▼
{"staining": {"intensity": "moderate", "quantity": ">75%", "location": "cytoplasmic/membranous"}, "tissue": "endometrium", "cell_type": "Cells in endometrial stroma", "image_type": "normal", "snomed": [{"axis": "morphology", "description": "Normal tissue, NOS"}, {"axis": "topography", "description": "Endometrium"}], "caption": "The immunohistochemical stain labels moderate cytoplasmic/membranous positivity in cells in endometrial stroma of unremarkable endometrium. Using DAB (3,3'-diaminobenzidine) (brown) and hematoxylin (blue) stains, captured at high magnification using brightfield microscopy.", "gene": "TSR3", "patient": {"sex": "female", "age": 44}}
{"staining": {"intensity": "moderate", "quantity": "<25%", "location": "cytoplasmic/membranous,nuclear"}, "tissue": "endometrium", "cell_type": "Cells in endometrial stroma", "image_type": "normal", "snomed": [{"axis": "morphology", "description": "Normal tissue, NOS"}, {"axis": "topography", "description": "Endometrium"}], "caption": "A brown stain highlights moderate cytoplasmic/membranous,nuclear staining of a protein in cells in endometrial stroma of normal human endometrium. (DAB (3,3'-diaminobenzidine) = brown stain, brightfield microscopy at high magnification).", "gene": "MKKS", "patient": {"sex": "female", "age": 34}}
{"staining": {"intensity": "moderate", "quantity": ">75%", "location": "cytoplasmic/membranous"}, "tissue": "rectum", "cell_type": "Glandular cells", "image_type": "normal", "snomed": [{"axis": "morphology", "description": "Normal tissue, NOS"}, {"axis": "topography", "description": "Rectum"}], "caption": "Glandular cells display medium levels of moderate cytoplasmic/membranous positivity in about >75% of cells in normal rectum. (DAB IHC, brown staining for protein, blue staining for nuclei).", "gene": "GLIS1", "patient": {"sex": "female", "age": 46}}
▲
(WHAT THE TASK ASKS)
Repeat the lines from the one containing "brown stain highlights" through the end of the listing, exactly and without any other lines; both ends are included.

(RESULT)
{"staining": {"intensity": "moderate", "quantity": "<25%", "location": "cytoplasmic/membranous,nuclear"}, "tissue": "endometrium", "cell_type": "Cells in endometrial stroma", "image_type": "normal", "snomed": [{"axis": "morphology", "description": "Normal tissue, NOS"}, {"axis": "topography", "description": "Endometrium"}], "caption": "A brown stain highlights moderate cytoplasmic/membranous,nuclear staining of a protein in cells in endometrial stroma of normal human endometrium. (DAB (3,3'-diaminobenzidine) = brown stain, brightfield microscopy at high magnification).", "gene": "MKKS", "patient": {"sex": "female", "age": 34}}
{"staining": {"intensity": "moderate", "quantity": ">75%", "location": "cytoplasmic/membranous"}, "tissue": "rectum", "cell_type": "Glandular cells", "image_type": "normal", "snomed": [{"axis": "morphology", "description": "Normal tissue, NOS"}, {"axis": "topography", "description": "Rectum"}], "caption": "Glandular cells display medium levels of moderate cytoplasmic/membranous positivity in about >75% of cells in normal rectum. (DAB IHC, brown staining for protein, blue staining for nuclei).", "gene": "GLIS1", "patient": {"sex": "female", "age": 46}}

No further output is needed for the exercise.